The Book of Poetry, tr. by James Legge, , at sacred-texts.com
2Long after Hou-chi, in his line,
King Ta arose, quick to divine
Heaven's will, who eastward came and dwelt
South of Mount Ch‘i. There first was felt
The power of Chou, and Shang's fierce sway
Began to dwindle and decay.
From him we pass to Wên and Wu,
Continuing Ta's great work to do,
Till in the plain of Mu ’twas given
To see th’ accomplished will of Heaven. p. 472
There met the hosts, both well arrayed,
And when Wu feared, his general said,
"Let not a doubt your mind possess!
With you is God, your arms to bless."
The troops of Shang defeat sustained;
Wu's men, all fire, grand victory gained.

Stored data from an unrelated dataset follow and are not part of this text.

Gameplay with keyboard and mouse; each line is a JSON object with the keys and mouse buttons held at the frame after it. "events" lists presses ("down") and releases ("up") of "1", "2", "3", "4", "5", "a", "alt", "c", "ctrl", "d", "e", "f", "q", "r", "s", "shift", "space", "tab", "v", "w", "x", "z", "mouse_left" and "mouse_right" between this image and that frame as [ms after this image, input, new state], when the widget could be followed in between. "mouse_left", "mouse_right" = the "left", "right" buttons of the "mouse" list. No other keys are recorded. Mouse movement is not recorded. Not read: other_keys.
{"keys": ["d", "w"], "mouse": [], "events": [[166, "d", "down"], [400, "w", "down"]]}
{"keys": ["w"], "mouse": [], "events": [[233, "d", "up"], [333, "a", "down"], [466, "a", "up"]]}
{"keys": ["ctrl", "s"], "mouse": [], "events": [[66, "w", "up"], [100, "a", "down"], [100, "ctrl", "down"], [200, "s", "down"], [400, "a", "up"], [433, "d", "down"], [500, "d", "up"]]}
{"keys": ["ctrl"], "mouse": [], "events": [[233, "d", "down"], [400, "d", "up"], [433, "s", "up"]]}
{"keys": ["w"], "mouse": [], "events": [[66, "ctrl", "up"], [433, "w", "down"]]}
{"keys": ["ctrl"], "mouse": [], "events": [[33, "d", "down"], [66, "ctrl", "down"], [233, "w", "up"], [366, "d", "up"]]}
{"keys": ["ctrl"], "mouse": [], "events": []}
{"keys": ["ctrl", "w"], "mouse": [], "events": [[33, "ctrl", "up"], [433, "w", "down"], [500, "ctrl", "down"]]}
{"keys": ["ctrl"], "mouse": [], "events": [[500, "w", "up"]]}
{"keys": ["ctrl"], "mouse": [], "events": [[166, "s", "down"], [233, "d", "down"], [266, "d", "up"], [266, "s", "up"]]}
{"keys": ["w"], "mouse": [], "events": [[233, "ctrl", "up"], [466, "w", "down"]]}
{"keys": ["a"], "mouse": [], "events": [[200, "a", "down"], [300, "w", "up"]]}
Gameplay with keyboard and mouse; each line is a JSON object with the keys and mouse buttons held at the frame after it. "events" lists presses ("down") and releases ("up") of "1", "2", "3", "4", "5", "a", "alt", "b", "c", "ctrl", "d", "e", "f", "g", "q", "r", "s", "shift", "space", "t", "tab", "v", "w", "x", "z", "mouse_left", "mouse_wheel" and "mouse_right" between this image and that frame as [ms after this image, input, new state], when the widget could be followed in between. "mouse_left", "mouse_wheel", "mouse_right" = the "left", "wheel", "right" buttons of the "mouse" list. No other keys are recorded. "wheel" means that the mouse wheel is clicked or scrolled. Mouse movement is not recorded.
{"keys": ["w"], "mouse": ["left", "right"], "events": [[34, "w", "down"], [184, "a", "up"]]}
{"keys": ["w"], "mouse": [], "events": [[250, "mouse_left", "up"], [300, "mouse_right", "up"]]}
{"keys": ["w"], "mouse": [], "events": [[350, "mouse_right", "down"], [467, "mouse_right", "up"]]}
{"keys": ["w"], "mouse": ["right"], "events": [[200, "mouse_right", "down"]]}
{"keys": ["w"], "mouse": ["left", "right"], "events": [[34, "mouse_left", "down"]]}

His son, King Ch‘êng, next wore the crown,
And said to Tan of wide renown,
Still as the duke of Chou well known,
"Your eldest son, O uncle great,
I will appoint to rule the state
Of Lu, and there on your bestow
A territory that shall grow,
And help afford our house of Chou."
3Thus first did Lu a ruler get,
Who marquis in the east was set.
The lands and fields, each stream and hill,
Were granted to him, at his will
To hold, and many states attached,
Whose fealty jealously he watched. p. 473
From him derived, our present chief,
Son of Duke Chuang, now holds the fief.
With dragon banner raised aloft,
Grasping the pliant reins and soft,
Here comes he sacrifice to pay.
In spring and autumn, no delay
He makes; but soon as dawns the day,
Correct his offerings appear;—
The victims, red and pure, are here:—
First for the great and sovereign Lord,
Then for Hou-chi, our sire adored.
The victims these enjoy and own,
And send abundant blessings down.
Nor they alone, O prince, do so,
But from the duke of Chou gifts flow,
And all your sires their grace bestow.
4In autumn comes th’ autumnal rite,
With bulls, whose horns in summer bright
Were capped with care:—one of them white,
For the great duke of Chou designed;
One red, for all our princes shrined. p. 474
And see! they set the goblet full,
In figure fashioned like a bull;
The dishes of bamboo and wood;
Sliced meat, roast pig, and pottage good;
And the large stand. Below the hall
There wheel and move the dancers all.
O filial prince, your sires will bless,
And grant you glorious success.
Long life and goodness they'll bestow
On you, to hold the state of Lu,
And all the eastern land secure,
Like moon complete, like mountain sure.
No earthquake's shock, no flood's wild rage,
Shall e’er disturb your happy age.
And with your aged nobles three
Unbroken shall your friendship be,
In long and firm security.
5A thousand are the cars of war.
Aloft on each, seen from afar,
Rise the two spears, with tassels red.
In each two bows in case are laid, p. 475
To frames with green strings firmly bound.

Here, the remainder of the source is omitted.